▶ **Consegna**: Cita parola per parola il passo del brano sulla basilica di San Nicola che va da "Nel 1951, ponendo" fino a "profonde arcate cieche." compreso.

▶ **Estratto scelto**:
┌──

L'edificazione della basilica è strettamente legata alla vicenda di san Nicola le cui ossa furono trafugate da sessantadue marinai baresi dalla città di Mira (in Licia) e giunsero a Bari il 9 maggio 1087.
Le reliquie vennero traslate provvisoriamente presso il monastero di san Benedetto retto dall'abate Elia il quale promosse subito l'edificazione di una nuova grande chiesa per ospitarle adeguatamente. Fu scelta l'area che sino a pochi anni prima aveva ospitato il palazzo del catapano (governatore) bizantino, distrutto durante la ribellione per le libertà comunali e che Roberto il Guiscardo aveva donato l'anno prima all'arcivescovo Ursone.
Il 1º ottobre 1089 le reliquie furono trasferite nella cripta della basilica da papa Urbano II giunto appositamente a Bari.
La costruzione, frutto di almeno tre fasi successive, si concluse nel 1197. Fino al Concordato del 1929 era considerata come chiesa palatina ossia di patronato reale ed esente dalla giurisdizione dei vescovi locali.
Nel 1951, ponendo fine all'istituzione del capitolo dei canonici sin dalla prima metà del XII secolo, la basilica è stata affidata all'ordine domenicano.
Nel 1968 poi Paolo VI ha elevato il tempio alla dignità di basilica pontificia promulgando la costituzione apostolica Basilicae Nicolaitanae.
Una struttura maestosa
La basilica, considerata uno dei prototipi delle chiese romanico-pugliesi, sorge a poca distanza dal mare. La facciata a salienti, semplice e maestosa, è tripartita da lesene, coronata da archetti e aperta in alto da bifore e in basso da tre portali, dei quali il mediano, a baldacchino su colonne, è riccamente scolpito. Due torri campanarie mozze, di diversa fattura, fiancheggiano la facciata. I fianchi si caratterizzano per le profonde arcate cieche.

└──

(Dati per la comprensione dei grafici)
┌──

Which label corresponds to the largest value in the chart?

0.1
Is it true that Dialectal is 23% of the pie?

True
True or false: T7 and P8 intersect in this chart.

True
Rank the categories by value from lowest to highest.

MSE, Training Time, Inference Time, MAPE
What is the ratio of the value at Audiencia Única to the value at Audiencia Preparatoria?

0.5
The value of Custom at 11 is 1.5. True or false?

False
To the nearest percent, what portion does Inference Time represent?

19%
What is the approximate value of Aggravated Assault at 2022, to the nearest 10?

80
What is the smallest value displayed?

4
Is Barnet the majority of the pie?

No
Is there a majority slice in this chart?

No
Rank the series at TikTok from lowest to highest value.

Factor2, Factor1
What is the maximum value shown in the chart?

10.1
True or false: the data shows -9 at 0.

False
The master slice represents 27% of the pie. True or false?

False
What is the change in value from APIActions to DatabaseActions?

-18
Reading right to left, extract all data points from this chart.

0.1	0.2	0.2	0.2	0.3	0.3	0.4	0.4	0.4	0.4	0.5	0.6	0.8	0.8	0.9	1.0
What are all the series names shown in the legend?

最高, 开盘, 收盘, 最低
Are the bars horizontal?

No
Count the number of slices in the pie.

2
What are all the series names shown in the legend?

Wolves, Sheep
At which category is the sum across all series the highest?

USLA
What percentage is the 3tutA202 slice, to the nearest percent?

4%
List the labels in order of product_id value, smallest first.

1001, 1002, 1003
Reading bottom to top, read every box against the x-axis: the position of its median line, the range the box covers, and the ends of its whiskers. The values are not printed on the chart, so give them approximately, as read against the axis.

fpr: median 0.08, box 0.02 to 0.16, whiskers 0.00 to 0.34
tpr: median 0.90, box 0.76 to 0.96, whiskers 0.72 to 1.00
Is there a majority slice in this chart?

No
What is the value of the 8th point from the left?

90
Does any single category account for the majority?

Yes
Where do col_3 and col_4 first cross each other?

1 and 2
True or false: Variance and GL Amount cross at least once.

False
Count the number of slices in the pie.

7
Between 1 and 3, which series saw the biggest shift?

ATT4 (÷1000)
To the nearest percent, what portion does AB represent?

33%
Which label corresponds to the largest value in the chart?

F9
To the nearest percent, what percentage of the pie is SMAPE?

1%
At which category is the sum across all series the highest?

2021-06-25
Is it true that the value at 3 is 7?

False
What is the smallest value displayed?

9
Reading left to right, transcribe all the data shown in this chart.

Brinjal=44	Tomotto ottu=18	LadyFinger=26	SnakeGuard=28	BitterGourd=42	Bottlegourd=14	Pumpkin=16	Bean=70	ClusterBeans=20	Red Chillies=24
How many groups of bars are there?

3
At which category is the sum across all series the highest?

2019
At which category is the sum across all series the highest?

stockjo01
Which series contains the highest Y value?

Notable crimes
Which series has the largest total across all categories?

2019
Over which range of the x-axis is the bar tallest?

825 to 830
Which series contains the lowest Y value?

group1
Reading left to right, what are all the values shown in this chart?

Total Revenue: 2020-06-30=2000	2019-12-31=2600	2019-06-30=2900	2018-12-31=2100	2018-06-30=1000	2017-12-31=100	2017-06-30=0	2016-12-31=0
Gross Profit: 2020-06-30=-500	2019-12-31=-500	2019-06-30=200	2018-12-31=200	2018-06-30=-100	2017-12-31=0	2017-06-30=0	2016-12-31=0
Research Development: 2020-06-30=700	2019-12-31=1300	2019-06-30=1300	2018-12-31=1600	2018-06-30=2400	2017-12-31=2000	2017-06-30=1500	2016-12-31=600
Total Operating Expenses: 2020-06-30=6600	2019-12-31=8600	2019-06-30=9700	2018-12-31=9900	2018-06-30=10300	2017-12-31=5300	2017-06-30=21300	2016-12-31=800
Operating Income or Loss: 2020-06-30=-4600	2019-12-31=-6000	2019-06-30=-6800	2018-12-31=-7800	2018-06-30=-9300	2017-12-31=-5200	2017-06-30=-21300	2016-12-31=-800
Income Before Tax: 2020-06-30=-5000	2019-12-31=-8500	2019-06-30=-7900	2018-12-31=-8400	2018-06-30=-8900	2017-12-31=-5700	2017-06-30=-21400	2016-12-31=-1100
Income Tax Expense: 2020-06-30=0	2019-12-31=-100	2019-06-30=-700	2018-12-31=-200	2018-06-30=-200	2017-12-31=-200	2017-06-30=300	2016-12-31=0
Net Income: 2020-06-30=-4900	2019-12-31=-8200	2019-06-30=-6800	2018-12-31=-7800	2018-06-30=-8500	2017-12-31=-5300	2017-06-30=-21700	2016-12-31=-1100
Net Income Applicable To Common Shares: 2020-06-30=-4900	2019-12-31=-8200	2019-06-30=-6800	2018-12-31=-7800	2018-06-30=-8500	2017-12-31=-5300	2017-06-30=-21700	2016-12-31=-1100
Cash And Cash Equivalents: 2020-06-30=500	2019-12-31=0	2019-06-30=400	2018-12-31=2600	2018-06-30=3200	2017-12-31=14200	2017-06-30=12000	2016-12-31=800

└──

▶ **Risposta**:
Nel 1951, ponendo fine all'istituzione del capitolo dei canonici sin dalla prima metà del XII secolo, la basilica è stata affidata all'ordine domenicano.
Nel 1968 poi Paolo VI ha elevato il tempio alla dignità di basilica pontificia promulgando la costituzione apostolica Basilicae Nicolaitanae.
Una struttura maestosa
La basilica, considerata uno dei prototipi delle chiese romanico-pugliesi, sorge a poca distanza dal mare. La facciata a salienti, semplice e maestosa, è tripartita da lesene, coronata da archetti e aperta in alto da bifore e in basso da tre portali, dei quali il mediano, a baldacchino su colonne, è riccamente scolpito. Due torri campanarie mozze, di diversa fattura, fiancheggiano la facciata. I fianchi si caratterizzano per le profonde arcate cieche.